___ Provided text
Nov 192009

Thursday November 19, 2009


PUBLIC perception towards waste separation at source has to change if the lifespan of landfills is to be extended.

The Sungai Sedu landfill in Banting was to have ceased operations in June. Due to the scarcity of landfills in Selangor, Sungai Sedu remains open for municipal waste from Sepang and Putrajaya, a federal territory.

A pilot project to separate solid waste initiated in Putrajaya on Aug 29 by the Housing and Local Government Ministry aims to reduce the waste sent to landfills nationwide by 40%.

Changing the mindset: Safian (right) and Muhamad Zubir distributing flyers on the waste separation at source pilot project in Putrajaya.

The six-month project partners the National Solid Waste Management Department under the ministry with Perbadanan Putrajaya (PPj), Alam Flora Sdn Bhd and Konsortium SSI-Schaefer.

“The Solid Waste Management Act 2007 stresses on recycling and has a special allocation for waste separation at source,” emphasised Housing and Local Government Minister Datuk Seri Kong Cho Ha at the launch.

The pilot project involves 170 apartments in Precinct 8, 276 houses in Precinct 9 and 105 houses in Precinct 10. Schaefer has supplied altogether 1,800 120-litre mobile garbage bins (MGB) and 10-litre mini bins.

Pointing out the difference, Khairil Ibrahim of Konsortium SSI-Schaefer said: “The two-wheel MGBs come with green lids for organic waste like food, fruits, vegetables, leaves, prunings, flowers, twigs and small branches or grey covers for recyclables comprising paper, glass, plastic and metal.”

PPj city services chief assistant director Muhamad Zubir Saran said the collection schedule for organic waste was on Monday and Thursday while recyclables were picked up Monday.
______
Questions>
1) According to the waste separation article, how many houses in Precinct 9 take part in the pilot project?
2) Write the next few sentences of the waste separation article, picking up after its final sentence.
The data is there only for the program and plays no role in the answers.
___ Excerpted data
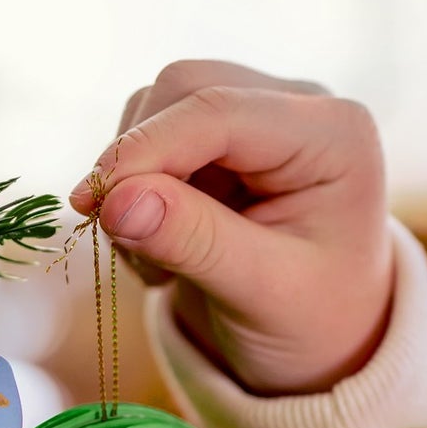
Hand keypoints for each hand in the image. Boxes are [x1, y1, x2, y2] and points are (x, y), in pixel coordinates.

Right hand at [70, 61, 393, 395]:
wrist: (322, 338)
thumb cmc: (313, 321)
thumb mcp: (263, 293)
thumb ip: (194, 242)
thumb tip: (116, 201)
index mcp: (334, 134)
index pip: (220, 111)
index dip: (146, 150)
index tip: (92, 205)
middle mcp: (299, 105)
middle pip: (183, 90)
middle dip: (139, 163)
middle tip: (130, 248)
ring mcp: (258, 112)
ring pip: (157, 106)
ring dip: (134, 179)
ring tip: (160, 262)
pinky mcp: (222, 133)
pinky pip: (151, 133)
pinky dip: (136, 188)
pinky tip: (163, 245)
______
Results of the exercise>
1) 276 houses.

2)
“The ministry has loaned PPJ a compacter for the waste separation project and a lorry for collecting recyclables since the launch of the recycling project in 2004,” he added.

Up it goes: Mondays and Thursdays are organic waste collection days under the waste separation at source pilot
project in select housing precincts in Putrajaya.

Recyclables only amount to 5% of the solid waste collected in Putrajaya, amounting to 14,378 tonnes in 2008. The ministry has set a target to increase recycled waste nationwide from 5% to 22% by 2020. Solid waste produced by an individual in Putrajaya averages to 0.5kg to 1.5kg per person.

Jalan P9B & P9D Neighbourhood Watch committee member Safian Md Salleh said while the waste separation at source initiative was to be applauded, the biggest hurdle lay with changing mindsets.

“We are dealing with old habits here where people, especially those from villages, are used to discarding refuse under the banana tree. It is a good start but I foresee a long process.”

Working with PPj, the committee has been distributing flyers to educate the chosen households on the proper solid waste separation methods.

“The feedback received is that the process is cumbersome but necessary once the Solid Waste and Public Cleansing Management Act 2007 is enforced come February 2010,” added Safian.

Precinct 9 resident and community chef Roslan Adnan has his work cut out for him when the need arises for communal cooking. With the two-bin system, he needs to separate cooked food and gravy.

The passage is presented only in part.